The film draws out a connection between these interactions with Bill Murray’s background improv comedy. In improv, the focus is to live in the moment and always react to what the other people are doing. And this seems to be what Bill Murray is doing in the real world with real people.
Bill Murray gets away with it because he is famous and people don’t expect it. People don’t expect a famous person to take the time to relate and know random people around them. But the fact of the matter is that nowadays, people really don’t expect any person to take the time to know the people they bump into as they go about their day. We are living in a society that is becoming more isolated from each other. People start their days headed off to work and then hurry back into the hamster cages we call homes. Some have social outings and other events or activities that connect them to the community at large, but those are becoming fewer and fewer.
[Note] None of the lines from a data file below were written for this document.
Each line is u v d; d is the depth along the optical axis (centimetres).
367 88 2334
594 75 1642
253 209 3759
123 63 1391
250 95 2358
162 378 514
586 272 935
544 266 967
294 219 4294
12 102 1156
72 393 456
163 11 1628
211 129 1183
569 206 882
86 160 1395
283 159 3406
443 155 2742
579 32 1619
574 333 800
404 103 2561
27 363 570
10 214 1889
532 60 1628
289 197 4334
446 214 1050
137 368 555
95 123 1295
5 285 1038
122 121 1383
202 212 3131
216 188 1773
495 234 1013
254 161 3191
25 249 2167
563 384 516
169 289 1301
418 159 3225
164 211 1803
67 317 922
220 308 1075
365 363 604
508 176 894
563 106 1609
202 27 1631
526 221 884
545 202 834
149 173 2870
Which raised the question in my mind, what if we all did what Bill Murray does? What if people took the time to actually interact with people around them on a personal level and lived in that moment for that moment’s sake? What if we struck up conversations with strangers just to know them? What if we sought to have fun with people in a way that made their day better? What if we practiced improv with those around us, not seeking the spotlight but rather putting the spotlight on them?
That would be expanding on the idea presented in 1 Thessalonians 2:8 where Paul says that he loves the Thessalonians so much that he not only shares the gospel with them but also his life. Isn’t that something that should move us to be with people around us? We should love them as people made in the image of God so that we want to know them, we want them to feel better after meeting us, we want them to leave us feeling joy from the interaction. One way we can do this is to see those interactions as improv, having fun in the moment, putting the spotlight on others, and loving them as humans.
This would change how most of us treat people. It would change the opportunities we have to share our faith. And I think it would change how people hear what we believe.
It is a bold way to live. It opens yourself up to rejection. But maybe, just maybe, there could be something to it. Where God could use us as we seek to love people in this way.